Work required. Take each line from the entries that holds "noted" and copy it out.

The data Start Marker

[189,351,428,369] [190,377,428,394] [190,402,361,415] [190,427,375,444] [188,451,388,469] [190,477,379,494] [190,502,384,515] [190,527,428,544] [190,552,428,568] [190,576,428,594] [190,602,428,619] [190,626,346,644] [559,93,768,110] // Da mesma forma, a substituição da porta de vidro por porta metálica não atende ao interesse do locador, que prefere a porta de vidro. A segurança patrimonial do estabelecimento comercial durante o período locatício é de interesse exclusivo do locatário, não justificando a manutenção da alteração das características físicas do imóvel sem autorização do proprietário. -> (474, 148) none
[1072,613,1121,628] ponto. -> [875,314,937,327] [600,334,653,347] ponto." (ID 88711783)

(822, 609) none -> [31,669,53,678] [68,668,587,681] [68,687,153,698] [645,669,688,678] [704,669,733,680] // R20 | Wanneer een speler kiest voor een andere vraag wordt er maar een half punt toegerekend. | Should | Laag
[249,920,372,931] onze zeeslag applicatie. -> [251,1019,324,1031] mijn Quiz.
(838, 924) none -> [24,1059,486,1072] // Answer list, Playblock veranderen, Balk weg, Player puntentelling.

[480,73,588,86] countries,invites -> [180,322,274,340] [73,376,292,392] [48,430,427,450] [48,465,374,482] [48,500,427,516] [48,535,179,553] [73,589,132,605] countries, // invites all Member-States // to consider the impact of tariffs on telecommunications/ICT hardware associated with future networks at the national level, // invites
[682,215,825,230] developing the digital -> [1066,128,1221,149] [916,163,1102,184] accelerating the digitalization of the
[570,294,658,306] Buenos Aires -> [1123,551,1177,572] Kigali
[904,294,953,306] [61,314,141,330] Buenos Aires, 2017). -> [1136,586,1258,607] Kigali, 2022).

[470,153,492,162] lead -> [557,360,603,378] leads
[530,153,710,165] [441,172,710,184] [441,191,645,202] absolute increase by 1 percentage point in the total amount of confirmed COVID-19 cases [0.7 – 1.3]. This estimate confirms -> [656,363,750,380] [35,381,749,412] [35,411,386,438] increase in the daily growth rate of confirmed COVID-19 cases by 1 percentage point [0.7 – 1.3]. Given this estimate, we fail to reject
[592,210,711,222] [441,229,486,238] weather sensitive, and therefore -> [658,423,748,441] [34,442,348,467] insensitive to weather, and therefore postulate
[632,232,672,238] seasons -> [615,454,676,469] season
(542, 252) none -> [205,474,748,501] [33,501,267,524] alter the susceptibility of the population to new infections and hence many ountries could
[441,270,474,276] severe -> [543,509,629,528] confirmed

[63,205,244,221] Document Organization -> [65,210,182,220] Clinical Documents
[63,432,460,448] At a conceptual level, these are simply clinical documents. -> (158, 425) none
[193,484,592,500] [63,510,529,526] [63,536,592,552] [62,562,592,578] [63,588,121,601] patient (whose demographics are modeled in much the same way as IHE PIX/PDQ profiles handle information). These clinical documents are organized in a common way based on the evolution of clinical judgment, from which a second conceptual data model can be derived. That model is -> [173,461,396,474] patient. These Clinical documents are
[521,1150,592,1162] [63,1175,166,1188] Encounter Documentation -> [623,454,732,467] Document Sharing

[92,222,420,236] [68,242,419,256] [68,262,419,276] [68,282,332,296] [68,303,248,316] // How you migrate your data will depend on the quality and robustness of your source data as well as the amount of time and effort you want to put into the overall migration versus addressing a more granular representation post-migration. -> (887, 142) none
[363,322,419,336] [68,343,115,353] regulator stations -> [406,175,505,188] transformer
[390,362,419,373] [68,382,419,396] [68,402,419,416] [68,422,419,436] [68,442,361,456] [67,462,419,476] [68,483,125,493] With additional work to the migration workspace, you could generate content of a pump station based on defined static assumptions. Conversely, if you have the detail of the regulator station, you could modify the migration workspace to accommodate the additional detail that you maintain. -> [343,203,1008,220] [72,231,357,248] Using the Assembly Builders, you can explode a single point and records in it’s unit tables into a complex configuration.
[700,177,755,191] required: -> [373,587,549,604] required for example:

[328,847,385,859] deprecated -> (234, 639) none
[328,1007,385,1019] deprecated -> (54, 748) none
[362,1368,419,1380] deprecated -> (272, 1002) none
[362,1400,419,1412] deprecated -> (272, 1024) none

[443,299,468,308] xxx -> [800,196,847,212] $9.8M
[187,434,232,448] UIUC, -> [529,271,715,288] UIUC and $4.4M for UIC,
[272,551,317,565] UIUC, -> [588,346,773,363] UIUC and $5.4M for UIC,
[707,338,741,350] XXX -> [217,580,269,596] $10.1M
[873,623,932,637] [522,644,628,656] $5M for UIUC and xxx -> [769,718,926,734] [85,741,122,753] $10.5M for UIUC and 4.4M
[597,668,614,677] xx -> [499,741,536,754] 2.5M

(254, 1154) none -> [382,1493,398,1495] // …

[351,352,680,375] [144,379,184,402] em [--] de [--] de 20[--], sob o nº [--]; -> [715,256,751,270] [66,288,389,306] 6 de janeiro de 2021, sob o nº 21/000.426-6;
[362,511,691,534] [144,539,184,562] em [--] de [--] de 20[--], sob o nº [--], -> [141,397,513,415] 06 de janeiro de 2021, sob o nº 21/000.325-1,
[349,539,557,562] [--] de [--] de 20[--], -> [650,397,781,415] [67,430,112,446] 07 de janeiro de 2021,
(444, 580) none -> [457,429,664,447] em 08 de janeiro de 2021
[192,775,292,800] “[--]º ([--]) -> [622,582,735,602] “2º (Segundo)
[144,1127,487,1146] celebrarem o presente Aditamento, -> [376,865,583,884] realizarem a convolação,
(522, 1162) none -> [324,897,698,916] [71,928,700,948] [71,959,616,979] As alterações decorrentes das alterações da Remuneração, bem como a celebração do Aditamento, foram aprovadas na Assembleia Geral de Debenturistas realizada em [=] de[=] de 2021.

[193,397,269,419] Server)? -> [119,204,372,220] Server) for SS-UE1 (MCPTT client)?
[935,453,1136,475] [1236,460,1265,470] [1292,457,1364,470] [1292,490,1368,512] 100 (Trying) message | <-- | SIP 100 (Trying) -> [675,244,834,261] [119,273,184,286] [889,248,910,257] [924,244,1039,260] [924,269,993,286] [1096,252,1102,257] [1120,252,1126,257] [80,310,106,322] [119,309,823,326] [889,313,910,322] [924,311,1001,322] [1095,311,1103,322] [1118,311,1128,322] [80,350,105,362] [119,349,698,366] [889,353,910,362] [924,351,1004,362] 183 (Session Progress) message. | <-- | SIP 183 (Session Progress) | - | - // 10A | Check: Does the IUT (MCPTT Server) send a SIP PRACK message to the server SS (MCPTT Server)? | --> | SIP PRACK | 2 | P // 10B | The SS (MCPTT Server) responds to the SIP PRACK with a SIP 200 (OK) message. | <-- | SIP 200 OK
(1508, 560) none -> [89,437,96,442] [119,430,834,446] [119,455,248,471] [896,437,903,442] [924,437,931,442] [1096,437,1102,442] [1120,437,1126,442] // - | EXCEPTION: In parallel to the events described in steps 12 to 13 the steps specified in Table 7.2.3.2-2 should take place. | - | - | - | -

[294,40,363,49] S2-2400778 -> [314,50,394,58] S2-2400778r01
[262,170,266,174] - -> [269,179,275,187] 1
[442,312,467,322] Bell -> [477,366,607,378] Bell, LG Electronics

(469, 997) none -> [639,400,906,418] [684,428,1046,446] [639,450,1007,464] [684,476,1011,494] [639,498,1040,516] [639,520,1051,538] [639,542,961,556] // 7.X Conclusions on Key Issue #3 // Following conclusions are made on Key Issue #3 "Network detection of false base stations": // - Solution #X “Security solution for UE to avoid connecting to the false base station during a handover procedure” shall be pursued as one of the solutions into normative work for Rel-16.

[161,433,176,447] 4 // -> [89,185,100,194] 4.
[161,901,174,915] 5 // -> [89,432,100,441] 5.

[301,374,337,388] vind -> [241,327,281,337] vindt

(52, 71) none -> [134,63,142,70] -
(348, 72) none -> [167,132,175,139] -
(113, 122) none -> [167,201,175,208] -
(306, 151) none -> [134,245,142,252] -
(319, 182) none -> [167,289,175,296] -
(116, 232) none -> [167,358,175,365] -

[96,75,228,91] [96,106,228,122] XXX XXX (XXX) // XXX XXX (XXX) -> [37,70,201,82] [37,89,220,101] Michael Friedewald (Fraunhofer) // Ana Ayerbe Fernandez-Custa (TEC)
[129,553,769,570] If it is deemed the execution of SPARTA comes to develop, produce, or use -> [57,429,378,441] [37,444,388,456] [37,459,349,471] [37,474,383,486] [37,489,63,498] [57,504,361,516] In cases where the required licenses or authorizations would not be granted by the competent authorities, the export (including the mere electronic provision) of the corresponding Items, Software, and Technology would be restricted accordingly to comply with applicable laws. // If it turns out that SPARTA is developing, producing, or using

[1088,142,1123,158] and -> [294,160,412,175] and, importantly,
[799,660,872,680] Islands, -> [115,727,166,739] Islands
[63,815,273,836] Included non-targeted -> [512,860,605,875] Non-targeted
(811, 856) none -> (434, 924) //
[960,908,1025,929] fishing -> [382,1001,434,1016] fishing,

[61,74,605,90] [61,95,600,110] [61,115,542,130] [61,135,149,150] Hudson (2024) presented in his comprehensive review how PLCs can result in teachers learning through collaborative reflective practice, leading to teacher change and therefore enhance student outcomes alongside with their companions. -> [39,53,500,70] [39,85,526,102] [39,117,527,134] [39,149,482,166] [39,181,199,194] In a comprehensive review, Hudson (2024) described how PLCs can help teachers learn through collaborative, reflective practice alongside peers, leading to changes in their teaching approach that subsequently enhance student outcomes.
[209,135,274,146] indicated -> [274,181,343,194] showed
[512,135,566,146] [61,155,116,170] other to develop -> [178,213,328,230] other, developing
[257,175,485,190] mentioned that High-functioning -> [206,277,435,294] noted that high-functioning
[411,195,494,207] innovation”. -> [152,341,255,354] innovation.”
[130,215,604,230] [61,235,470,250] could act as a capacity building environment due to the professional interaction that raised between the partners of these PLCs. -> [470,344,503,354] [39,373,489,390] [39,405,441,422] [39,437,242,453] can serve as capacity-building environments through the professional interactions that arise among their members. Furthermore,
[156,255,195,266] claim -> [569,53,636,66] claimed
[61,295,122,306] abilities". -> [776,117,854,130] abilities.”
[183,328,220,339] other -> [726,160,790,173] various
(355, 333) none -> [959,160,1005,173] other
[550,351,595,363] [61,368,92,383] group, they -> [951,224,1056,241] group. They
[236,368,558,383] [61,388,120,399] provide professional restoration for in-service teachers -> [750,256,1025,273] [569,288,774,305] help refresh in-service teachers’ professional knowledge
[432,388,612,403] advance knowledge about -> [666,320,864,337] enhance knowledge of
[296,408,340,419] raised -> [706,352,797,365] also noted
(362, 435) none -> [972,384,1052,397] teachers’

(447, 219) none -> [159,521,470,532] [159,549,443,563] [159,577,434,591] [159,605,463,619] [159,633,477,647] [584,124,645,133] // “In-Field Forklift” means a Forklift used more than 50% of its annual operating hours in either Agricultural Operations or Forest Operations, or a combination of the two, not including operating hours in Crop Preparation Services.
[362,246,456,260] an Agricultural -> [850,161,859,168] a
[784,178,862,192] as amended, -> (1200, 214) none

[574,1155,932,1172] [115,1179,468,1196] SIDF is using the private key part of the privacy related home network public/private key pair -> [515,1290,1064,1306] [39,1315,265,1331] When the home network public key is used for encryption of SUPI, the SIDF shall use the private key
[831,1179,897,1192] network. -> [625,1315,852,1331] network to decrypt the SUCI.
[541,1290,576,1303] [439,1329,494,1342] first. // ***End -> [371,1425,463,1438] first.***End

The data End Marker

Your response.
[257,175,485,190] mentioned that High-functioning -> [206,277,435,294] noted that high-functioning
[296,408,340,419] raised -> [706,352,797,365] also noted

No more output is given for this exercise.